• _TEXT UNDER STUDY_:
To which I received a response from NotATether.
If you know the range you can calculate the upper bits of the key.
The question logically asks for answers.
If we know, and we know in what range the key lies (like puzzle 120).
Then why not calculate the upper bits?
What is the calculation algorithm?
Thanks.

[Alpaste]

I think it's impossible to calculate the upper bits of the key, even if you know that this private key lies in the 2^120 bits-range.
The only way to get the key, is to use kangaroo, or BSGS, but the chances that you find the key is extremely low.
Cheers!

[batareyka]

Alpaste
I also hold this opinion. But I doubted, re-reading the forum posts because NotATether claimed that it is possible to calculate ..
NotATether can dispel the myth?

[Alpaste]

Alpaste
I also hold this opinion. But I doubted, re-reading the forum posts because NotATether claimed that it is possible to calculate ..
NotATether can dispel the myth?

This claim might be not true at all. If it's possible then, why he himself "NotATether" didn't calculate the private key for the puzzle transactions and withdraw its funds?

[batareyka]

Let's wait, maybe NotATether will answer and dispel the myth.

[Feron]

Hi all this code guess random public key problem this code is slow play with it and try to improve and speed it up
code:
import collections
import random

EllipticCurve = collections.namedtuple('EllipticCurve', 'name p a b g n h')
# here we define our elliptic curve
curve = EllipticCurve(
    'secp256k1', # curve type
    # Field characteristic.

• _MATERIAL PROVIDED_:
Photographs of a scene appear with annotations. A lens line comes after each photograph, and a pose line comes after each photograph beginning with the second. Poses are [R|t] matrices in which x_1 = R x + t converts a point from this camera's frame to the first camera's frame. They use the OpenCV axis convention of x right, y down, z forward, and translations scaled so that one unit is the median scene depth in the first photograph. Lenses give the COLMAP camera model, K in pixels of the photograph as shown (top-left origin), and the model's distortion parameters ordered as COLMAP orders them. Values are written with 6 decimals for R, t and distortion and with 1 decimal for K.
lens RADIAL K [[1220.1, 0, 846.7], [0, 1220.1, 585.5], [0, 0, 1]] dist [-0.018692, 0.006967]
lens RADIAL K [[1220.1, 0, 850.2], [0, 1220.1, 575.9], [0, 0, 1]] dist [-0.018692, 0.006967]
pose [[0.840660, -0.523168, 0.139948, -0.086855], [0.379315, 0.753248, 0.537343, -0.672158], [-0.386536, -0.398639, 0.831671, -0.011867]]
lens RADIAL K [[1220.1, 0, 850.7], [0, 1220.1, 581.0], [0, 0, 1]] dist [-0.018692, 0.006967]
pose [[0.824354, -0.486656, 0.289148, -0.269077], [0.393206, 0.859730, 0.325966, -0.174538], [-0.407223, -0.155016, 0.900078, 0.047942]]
==
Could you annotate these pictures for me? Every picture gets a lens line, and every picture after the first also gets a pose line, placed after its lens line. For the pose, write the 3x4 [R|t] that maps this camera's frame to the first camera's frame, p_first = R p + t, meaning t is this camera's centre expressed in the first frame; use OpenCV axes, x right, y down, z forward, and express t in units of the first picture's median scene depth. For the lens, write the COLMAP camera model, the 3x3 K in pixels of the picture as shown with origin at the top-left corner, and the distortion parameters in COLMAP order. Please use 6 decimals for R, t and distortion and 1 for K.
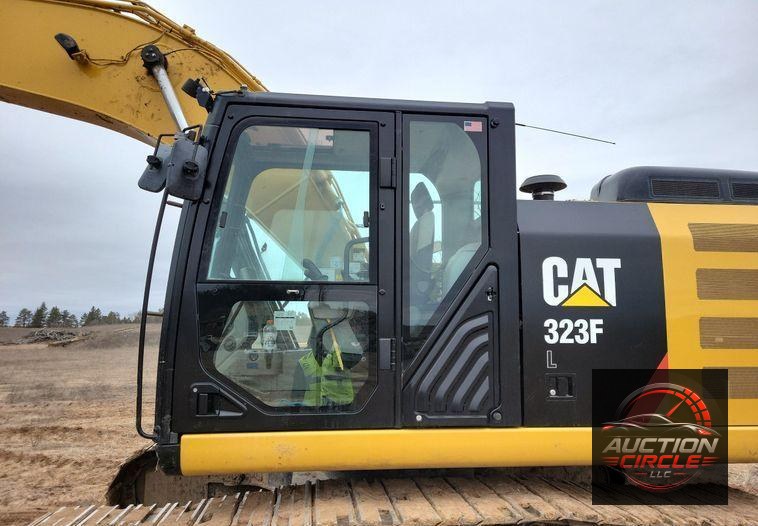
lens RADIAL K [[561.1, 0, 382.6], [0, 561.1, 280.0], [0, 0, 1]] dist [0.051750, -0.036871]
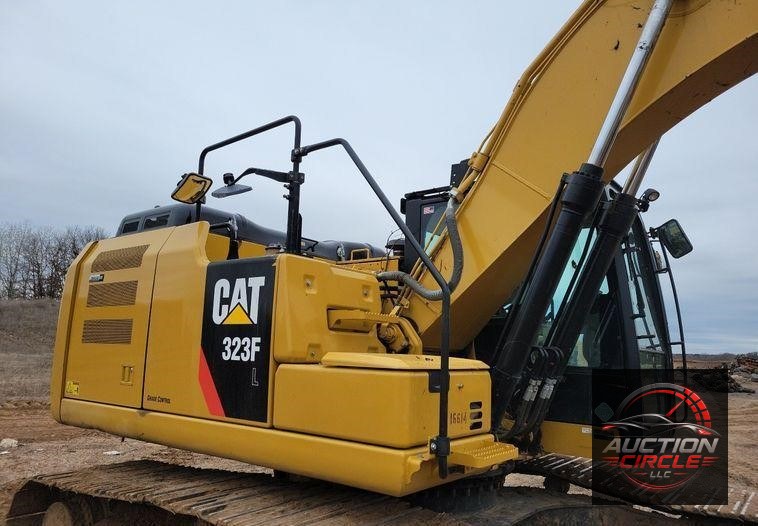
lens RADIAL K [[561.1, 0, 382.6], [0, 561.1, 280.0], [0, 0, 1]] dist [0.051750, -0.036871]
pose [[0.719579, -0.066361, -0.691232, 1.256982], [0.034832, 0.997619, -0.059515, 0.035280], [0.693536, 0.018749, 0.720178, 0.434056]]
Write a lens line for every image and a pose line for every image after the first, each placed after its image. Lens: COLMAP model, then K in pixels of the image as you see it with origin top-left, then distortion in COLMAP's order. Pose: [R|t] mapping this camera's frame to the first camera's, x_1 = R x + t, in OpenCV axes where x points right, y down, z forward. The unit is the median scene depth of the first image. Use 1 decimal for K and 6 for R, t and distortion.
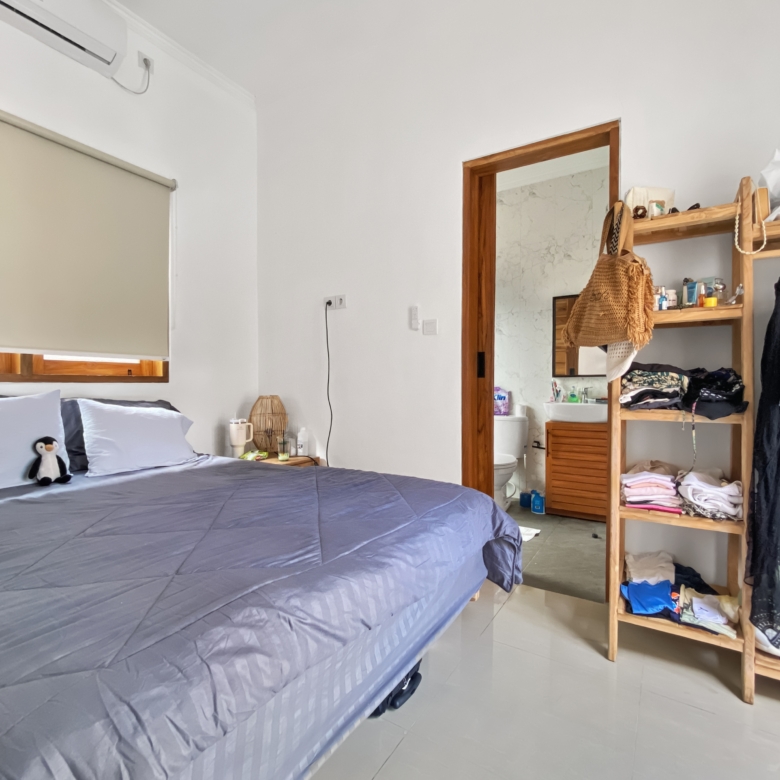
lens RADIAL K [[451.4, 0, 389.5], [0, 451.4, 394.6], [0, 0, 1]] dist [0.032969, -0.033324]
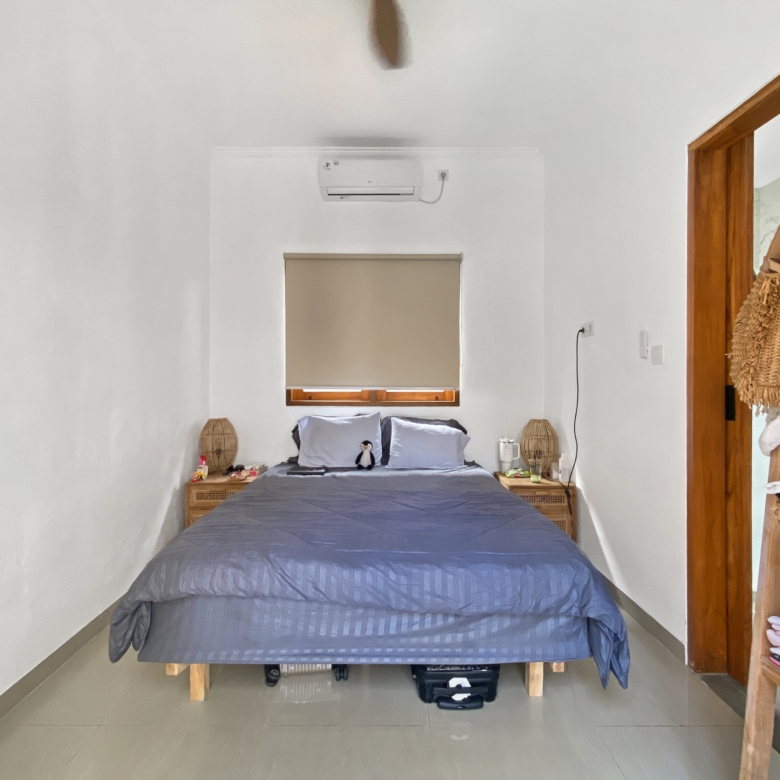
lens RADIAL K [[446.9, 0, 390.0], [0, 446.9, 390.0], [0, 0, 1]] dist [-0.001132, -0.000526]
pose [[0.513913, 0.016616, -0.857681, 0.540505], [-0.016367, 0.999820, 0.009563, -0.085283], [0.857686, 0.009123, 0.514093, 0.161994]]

• _ACTIVITY_:
Reproduce everything in the forum thread about calculating a private key's upper bits, from "This claim might" down to "a b g n h')". The records play no part in any of this work.

• _RESPONSE TO THIS TASK_:
This claim might be not true at all. If it's possible then, why he himself "NotATether" didn't calculate the private key for the puzzle transactions and withdraw its funds?

[batareyka]

Let's wait, maybe NotATether will answer and dispel the myth.

[Feron]

Hi all this code guess random public key problem this code is slow play with it and try to improve and speed it up
code:
import collections
import random

EllipticCurve = collections.namedtuple('EllipticCurve', 'name p a b g n h')